CHICAGO — Digital gut hypnotherapy produced greater improvements in abdominal pain and bowel symptoms in patients with irritable bowel syndrome compared with digital muscle relaxation, according to a study.
“This study shows that gut-targeting hypnotherapy, an FDA-approved digital therapy, improved abdominal pain and bowel habits in about one-third of patients. [of patients] Approximately two-thirds of IBS patients experienced adequate relief of their gastrointestinal symptoms.” William D. Chay, MD, AGAF, FACG, FACP, RFF, H. Marvin Pollard, professor of gastroenterology and chief of the gastroenterology division at the University of Michigan Medicine, told Healio, “GDH delivered via mobile app produced similar improvements to muscle relaxation delivered via mobile app.”
Chey and colleagues conducted a randomized, double-blind, controlled trial at 26 sites in the United States comparing the safety and effectiveness of a self-administered gut-guided hypnosis (GDH) program with digital muscle relaxation in adults with IBS, and published the results at Digestive Disease Week. They enrolled patients aged 18 to 70 years who met the Rome IV criteria for IBS and reported an average worst daily pain severity score of at least 3 on an 11-point scale during a 4-week run-in period.

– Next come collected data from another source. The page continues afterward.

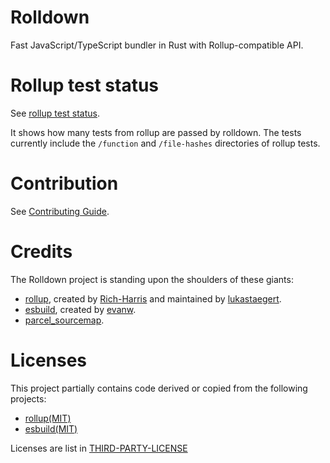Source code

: # Rolldown

Fast JavaScript/TypeScript bundler in Rust with Rollup-compatible API.

# Rollup test status

See [rollup test status](./packages/rollup-tests/src/status.md).

It shows how many tests from rollup are passed by rolldown. The tests currently include the `/function` and `/file-hashes` directories of rollup tests.

# Contribution

See [Contributing Guide](https://rolldown.rs/contrib-guide/).

# Credits

The Rolldown project is standing upon the shoulders of these giants:

- [rollup](https://github.com/rollup/rollup), created by [Rich-Harris](https://github.com/Rich-Harris) and maintained by [lukastaegert](https://github.com/lukastaegert).
- [esbuild](https://github.com/evanw/esbuild), created by [evanw](https://github.com/evanw).
- [parcel_sourcemap](https://github.com/parcel-bundler/source-map).

# Licenses

This project partially contains code derived or copied from the following projects:

- [rollup(MIT)](https://github.com/rollup/rollup/blob/680912e2ceb42c8d5e571e01c6ece0e4889aecbb/LICENSE-CORE.md)
- [esbuild(MIT)](https://github.com/evanw/esbuild/blob/0c8a0a901d9a6c7bbff9b4dd347c8a3f65f6c6dd/LICENSE.md)

Licenses are list in [THIRD-PARTY-LICENSE](/THIRD-PARTY-LICENSE)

The researchers randomly assigned 378 patients to 12 weeks of treatment with either digital gut-guided hypnotherapy according to the North Carolina protocol or digital muscle relaxation using a mobile app, of which 362 were included in the efficacy analysis.
The primary outcome of interest was a reduction of at least 30% from baseline in mean intensity of abdominal pain 4 weeks after treatment, and secondary outcomes included mean changes from baseline in abdominal pain, stool consistency, and bowel movement frequency.

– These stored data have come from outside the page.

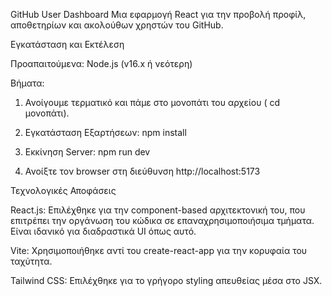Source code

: GitHub User Dashboard
Μια εφαρμογή React για την προβολή προφίλ, αποθετηρίων και ακολούθων χρηστών του GitHub.

Εγκατάσταση και Εκτέλεση

Προαπαιτούμενα:
Node.js (v16.x ή νεότερη)

Βήματα:

1. Ανοίγουμε τερματικό και πάμε στο μονοπάτι του αρχείου ( cd μονοπάτι).

2. Εγκατάσταση Εξαρτήσεων:
npm install

3. Εκκίνηση Server:
npm run dev

4. Ανοίξτε τον browser στη διεύθυνση http://localhost:5173

Τεχνολογικές Αποφάσεις

React.js: Επιλέχθηκε για την component-based αρχιτεκτονική του, που επιτρέπει την οργάνωση του κώδικα σε επαναχρησιμοποιήσιμα τμήματα. Είναι ιδανικό για διαδραστικά UI όπως αυτό.

Vite: Χρησιμοποιήθηκε αντί του create-react-app για την κορυφαία του ταχύτητα. 

Tailwind CSS: Επιλέχθηκε για το γρήγορο styling απευθείας μέσα στο JSX.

Results showed that 30.4% of patients treated with GDH achieved the primary endpoint compared with 27.1% of patients treated with muscle relaxation, but the difference was not significant ( P = 0.5352).

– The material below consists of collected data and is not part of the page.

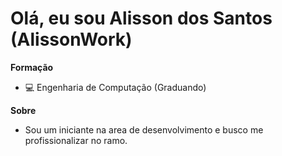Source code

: # Olá, eu sou Alisson dos Santos (AlissonWork)
**Formação**
- 💻 Engenharia de Computação (Graduando)

**Sobre**
- Sou um iniciante na area de desenvolvimento e busco me profissionalizar no ramo.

In addition, more patients in the GDH group had abdominal pain responses during the last 4 weeks of treatment (30.9% vs. 21.5%, P = .0232) and throughout the treatment period (29.3% vs. 18.8%, P = .0254), and stool consistency responses 13 to 16 weeks after treatment were reported in 44.9% of the GDH group compared with 41.3% of the muscle relaxant group. The researchers reported no adverse events in either group.
“This study supports adding evidence-based behavioral health digital therapeutics to the toolbox for people with IBS,” Choi told Healio. “Digital therapeutics may enable us to provide behavioral health services to all patients with IBS.”